_TEXTAUSZUG_:
◆ ◆ ◆ ◆

Da saßen wir nun im selbst gewählten Berlin-Mitte-Umfeld, der Mann meines Lebens und ich, schauten in Zimmer, in denen sich die Umzugskartons stapelten, gingen durch die noch unvertraute Straße, grüßten zögernd in fremde Gesichter: Wir sind die Neuen.
Das sind wir oft gewesen, wenn der Beruf zu Ortswechseln zwang, aber jetzt ist es anders. Niemand zwingt uns, in Berlin zu wohnen, in Ostberlin, wie die Westberliner Freunde fassungslos feststellen.
Wenn es nicht passt, sagt er, dann ziehen wir an den Schlachtensee oder nach Charlottenburg, nach Wilmersdorf. Zugleich wissen wir, dass Aufgeben nicht unsere Sache ist. Was also tun gegen dieses Gefühl, hier und jetzt nicht anzukommen?
Wir erinnerten, dass der Bauleiter erwähnte, ein berühmter Wissenschaftler, Friedrich Accum habe vor fast 200 Jahren das Haus gebaut, dass es weitere berühmte Besitzer und Bewohner gehabt und 1945 temporär als sowjetisches Gefängnis gedient hatte. Unsere Neugier war geweckt. Vielleicht würde es gelingen, uns recherchierend mit dem Haus und seiner Geschichte zu verbinden.

◆ ◆ ◆ ◆

_GEGEBENE DATEN_:
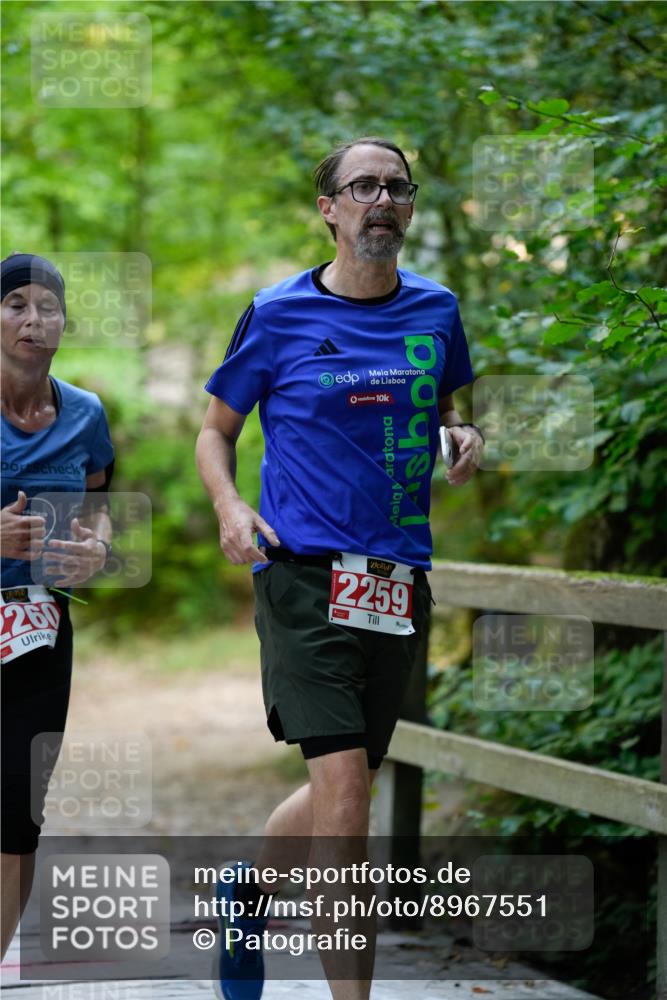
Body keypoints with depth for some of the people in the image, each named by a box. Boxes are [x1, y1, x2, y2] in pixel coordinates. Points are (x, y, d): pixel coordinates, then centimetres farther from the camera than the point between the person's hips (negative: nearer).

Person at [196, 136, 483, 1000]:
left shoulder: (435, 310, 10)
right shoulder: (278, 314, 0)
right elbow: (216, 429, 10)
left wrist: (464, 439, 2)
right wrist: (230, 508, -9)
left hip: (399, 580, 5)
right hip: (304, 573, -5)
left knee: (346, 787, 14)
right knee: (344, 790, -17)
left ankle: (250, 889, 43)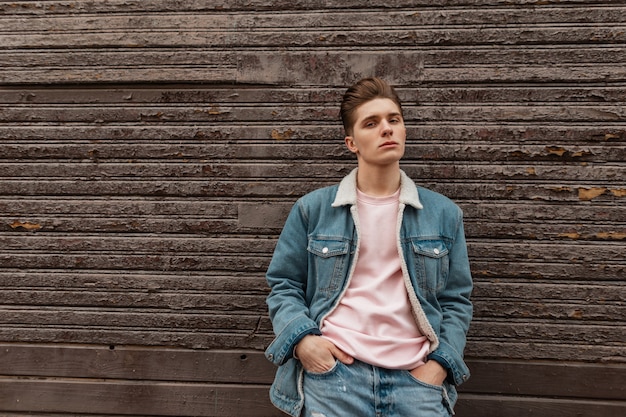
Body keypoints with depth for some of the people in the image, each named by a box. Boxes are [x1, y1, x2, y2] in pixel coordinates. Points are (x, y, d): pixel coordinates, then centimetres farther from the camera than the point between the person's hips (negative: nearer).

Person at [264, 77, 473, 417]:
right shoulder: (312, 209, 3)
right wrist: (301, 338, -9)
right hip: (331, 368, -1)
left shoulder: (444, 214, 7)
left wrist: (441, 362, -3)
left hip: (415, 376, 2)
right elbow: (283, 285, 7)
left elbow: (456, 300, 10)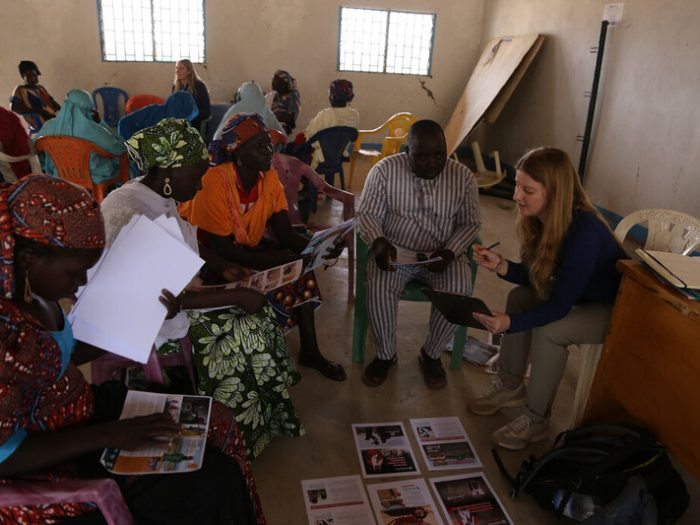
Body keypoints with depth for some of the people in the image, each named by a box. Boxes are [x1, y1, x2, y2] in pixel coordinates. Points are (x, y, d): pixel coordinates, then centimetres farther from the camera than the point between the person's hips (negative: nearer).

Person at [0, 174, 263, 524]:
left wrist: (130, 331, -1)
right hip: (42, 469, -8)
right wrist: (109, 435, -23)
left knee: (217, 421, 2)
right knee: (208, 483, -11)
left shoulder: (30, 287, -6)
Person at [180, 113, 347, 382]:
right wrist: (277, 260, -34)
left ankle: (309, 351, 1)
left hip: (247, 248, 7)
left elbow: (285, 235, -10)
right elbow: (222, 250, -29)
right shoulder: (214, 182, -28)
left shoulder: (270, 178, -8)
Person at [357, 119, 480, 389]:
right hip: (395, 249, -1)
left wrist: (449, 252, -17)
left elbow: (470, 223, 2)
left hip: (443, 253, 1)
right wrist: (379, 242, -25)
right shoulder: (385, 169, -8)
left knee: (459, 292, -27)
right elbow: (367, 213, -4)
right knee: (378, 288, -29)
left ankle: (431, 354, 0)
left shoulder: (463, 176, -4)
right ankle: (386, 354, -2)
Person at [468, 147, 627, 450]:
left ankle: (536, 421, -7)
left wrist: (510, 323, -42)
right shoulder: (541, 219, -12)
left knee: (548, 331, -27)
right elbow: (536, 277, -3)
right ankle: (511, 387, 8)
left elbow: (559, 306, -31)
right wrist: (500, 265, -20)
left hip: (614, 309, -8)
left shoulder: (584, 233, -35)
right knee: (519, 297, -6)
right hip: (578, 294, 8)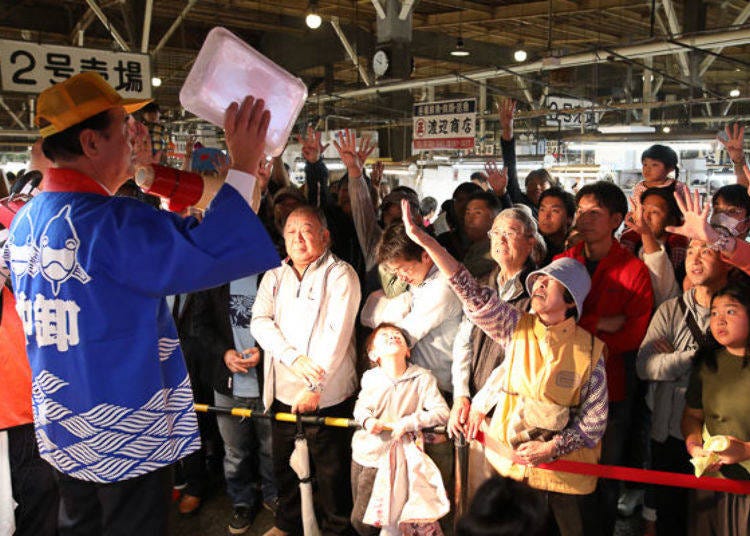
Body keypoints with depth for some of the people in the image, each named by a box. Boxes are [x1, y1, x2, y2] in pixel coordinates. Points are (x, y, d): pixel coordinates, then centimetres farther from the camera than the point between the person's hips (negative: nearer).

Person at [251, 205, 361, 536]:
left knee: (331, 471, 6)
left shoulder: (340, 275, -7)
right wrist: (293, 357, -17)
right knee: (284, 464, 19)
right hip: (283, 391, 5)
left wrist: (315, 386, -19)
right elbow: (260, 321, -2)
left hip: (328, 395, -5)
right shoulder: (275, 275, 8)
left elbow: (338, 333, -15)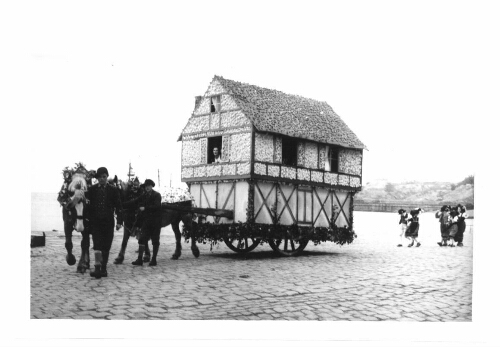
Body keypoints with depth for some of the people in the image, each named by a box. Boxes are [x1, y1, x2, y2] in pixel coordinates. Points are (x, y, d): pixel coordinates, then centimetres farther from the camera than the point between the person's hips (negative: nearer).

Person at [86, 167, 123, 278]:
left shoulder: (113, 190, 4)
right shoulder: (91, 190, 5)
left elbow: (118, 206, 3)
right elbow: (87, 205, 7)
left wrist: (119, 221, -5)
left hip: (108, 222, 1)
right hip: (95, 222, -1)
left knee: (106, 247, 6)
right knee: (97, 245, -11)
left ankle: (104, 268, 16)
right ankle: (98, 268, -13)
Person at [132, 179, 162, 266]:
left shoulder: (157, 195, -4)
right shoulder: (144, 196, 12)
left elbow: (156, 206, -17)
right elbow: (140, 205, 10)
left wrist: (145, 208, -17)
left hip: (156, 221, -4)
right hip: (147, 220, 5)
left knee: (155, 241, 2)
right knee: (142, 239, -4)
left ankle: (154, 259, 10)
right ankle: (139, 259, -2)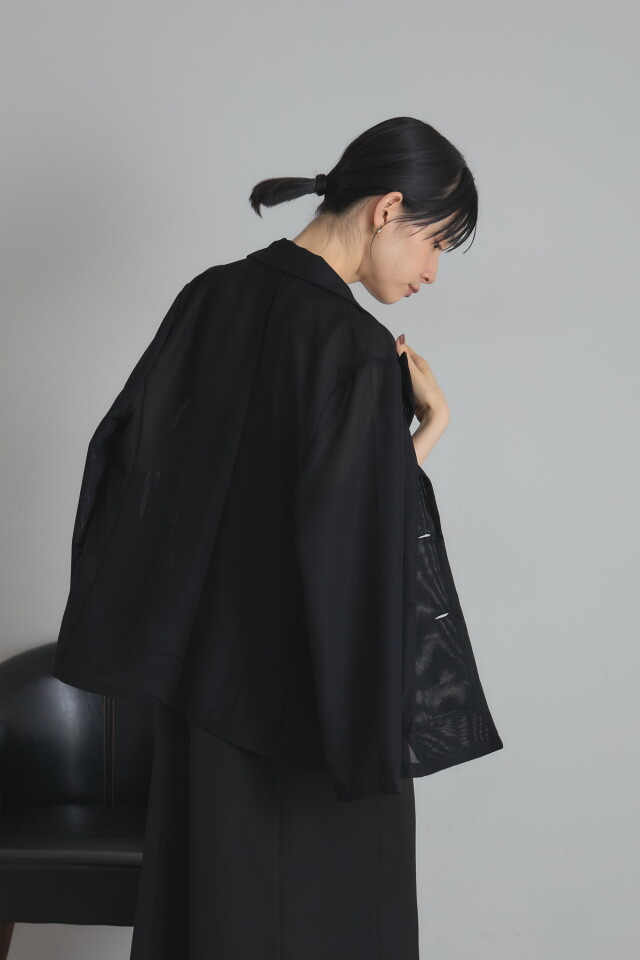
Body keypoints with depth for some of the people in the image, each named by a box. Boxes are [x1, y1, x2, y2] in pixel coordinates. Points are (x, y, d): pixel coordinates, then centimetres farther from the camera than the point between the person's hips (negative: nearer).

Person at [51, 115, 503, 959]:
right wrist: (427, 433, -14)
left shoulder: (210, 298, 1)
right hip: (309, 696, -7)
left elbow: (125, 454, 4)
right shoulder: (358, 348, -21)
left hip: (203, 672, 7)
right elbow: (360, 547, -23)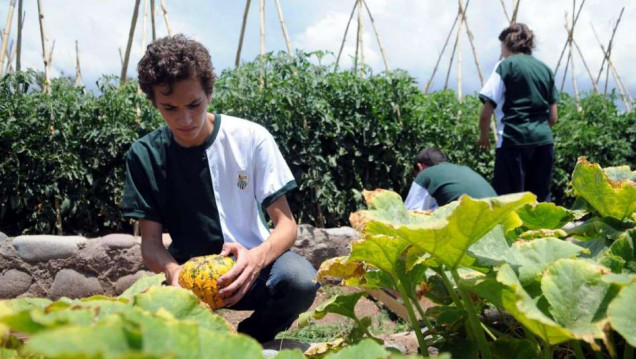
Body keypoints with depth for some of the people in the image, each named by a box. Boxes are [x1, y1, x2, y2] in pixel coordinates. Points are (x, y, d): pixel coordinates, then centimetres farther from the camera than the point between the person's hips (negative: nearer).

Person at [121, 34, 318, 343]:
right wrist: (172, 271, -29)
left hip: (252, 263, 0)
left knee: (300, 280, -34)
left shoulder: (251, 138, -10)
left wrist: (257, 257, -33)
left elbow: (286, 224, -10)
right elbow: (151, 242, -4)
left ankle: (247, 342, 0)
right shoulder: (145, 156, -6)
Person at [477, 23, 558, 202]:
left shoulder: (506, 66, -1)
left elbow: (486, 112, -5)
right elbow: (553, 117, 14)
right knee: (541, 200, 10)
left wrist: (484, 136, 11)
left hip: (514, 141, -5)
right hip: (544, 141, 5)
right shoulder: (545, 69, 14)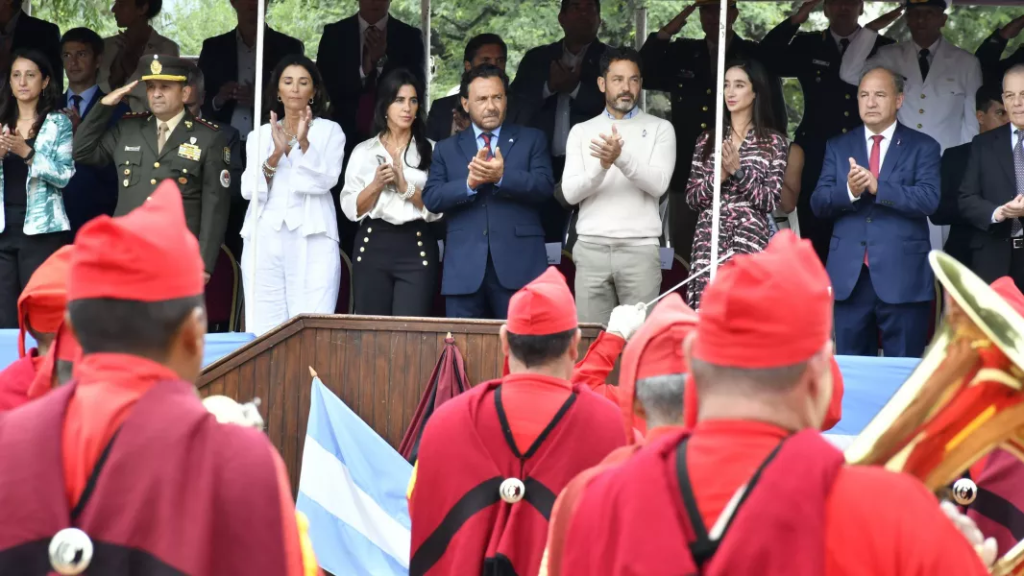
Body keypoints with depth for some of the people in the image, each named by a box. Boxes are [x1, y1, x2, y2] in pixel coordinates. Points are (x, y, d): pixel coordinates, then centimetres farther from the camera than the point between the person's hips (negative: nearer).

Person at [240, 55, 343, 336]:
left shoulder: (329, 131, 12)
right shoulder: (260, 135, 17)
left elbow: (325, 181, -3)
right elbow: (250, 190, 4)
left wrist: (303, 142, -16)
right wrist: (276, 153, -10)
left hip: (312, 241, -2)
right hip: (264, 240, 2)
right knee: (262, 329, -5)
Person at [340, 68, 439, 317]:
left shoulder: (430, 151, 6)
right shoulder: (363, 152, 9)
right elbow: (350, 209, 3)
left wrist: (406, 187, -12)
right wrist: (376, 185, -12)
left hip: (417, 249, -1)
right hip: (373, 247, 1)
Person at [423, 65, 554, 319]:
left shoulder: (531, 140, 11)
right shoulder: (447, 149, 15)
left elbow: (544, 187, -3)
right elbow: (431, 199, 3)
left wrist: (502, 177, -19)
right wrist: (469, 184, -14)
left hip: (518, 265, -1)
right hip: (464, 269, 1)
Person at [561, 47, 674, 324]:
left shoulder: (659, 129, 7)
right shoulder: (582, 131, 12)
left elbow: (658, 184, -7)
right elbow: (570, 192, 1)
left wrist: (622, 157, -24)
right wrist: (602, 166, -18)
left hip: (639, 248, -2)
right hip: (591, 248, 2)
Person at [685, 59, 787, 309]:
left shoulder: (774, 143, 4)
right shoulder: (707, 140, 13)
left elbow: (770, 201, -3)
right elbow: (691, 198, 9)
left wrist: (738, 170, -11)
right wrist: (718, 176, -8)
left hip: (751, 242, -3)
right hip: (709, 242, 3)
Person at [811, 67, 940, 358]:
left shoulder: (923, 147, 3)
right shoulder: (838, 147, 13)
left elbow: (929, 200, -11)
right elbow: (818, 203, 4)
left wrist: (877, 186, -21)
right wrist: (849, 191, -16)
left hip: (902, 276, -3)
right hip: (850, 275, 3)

◆ ◆ ◆ ◆

_AUFGABENSTELLUNG_: Gib den Textauszug über den Umzug nach Berlin-Mitte vollständig und wortgetreu aus.

_LÖSUNG_:
Da saßen wir nun im selbst gewählten Berlin-Mitte-Umfeld, der Mann meines Lebens und ich, schauten in Zimmer, in denen sich die Umzugskartons stapelten, gingen durch die noch unvertraute Straße, grüßten zögernd in fremde Gesichter: Wir sind die Neuen.
Das sind wir oft gewesen, wenn der Beruf zu Ortswechseln zwang, aber jetzt ist es anders. Niemand zwingt uns, in Berlin zu wohnen, in Ostberlin, wie die Westberliner Freunde fassungslos feststellen.
Wenn es nicht passt, sagt er, dann ziehen wir an den Schlachtensee oder nach Charlottenburg, nach Wilmersdorf. Zugleich wissen wir, dass Aufgeben nicht unsere Sache ist. Was also tun gegen dieses Gefühl, hier und jetzt nicht anzukommen?
Wir erinnerten, dass der Bauleiter erwähnte, ein berühmter Wissenschaftler, Friedrich Accum habe vor fast 200 Jahren das Haus gebaut, dass es weitere berühmte Besitzer und Bewohner gehabt und 1945 temporär als sowjetisches Gefängnis gedient hatte. Unsere Neugier war geweckt. Vielleicht würde es gelingen, uns recherchierend mit dem Haus und seiner Geschichte zu verbinden.